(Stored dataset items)
——————

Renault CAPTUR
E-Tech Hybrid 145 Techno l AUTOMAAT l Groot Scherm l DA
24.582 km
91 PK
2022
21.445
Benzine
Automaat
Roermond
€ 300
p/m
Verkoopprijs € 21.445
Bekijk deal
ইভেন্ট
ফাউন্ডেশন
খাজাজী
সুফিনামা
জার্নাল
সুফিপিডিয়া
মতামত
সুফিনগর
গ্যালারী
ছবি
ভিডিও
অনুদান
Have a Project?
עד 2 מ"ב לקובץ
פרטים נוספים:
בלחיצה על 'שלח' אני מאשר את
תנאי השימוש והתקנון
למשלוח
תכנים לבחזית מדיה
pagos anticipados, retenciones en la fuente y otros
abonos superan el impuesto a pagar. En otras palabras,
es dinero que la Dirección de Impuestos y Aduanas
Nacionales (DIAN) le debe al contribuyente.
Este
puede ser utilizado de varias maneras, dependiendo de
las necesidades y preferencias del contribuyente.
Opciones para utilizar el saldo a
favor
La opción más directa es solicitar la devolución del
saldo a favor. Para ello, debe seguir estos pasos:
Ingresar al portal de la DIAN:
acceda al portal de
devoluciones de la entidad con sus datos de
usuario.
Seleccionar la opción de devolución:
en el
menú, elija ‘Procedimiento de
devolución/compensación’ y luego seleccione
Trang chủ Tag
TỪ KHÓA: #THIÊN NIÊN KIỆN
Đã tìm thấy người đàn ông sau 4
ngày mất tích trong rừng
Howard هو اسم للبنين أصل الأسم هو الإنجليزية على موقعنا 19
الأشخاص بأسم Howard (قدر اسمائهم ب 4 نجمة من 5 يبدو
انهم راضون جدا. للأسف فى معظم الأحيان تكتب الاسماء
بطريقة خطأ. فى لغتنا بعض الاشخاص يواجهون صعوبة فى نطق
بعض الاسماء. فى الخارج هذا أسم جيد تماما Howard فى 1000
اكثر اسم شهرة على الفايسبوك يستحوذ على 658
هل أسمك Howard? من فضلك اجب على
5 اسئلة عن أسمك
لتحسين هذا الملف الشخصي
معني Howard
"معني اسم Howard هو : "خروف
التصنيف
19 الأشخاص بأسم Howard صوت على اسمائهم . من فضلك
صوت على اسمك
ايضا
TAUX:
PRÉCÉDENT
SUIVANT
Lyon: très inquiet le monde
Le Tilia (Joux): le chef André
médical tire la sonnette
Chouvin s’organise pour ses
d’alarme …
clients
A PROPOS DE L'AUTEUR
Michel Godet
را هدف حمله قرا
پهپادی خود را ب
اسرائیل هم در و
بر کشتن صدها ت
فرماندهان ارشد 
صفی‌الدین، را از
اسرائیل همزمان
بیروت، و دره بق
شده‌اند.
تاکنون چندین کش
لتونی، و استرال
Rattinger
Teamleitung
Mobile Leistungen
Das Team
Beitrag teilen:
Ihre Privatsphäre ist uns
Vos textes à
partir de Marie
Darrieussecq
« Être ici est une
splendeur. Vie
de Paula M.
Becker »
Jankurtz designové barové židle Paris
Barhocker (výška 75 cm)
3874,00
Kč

——————

▶ [WORK TASK]: Across the data, tally the lines containing "أسمك" and give back the number alone.

▶ [ANSWER TO THE EXERCISE]: 2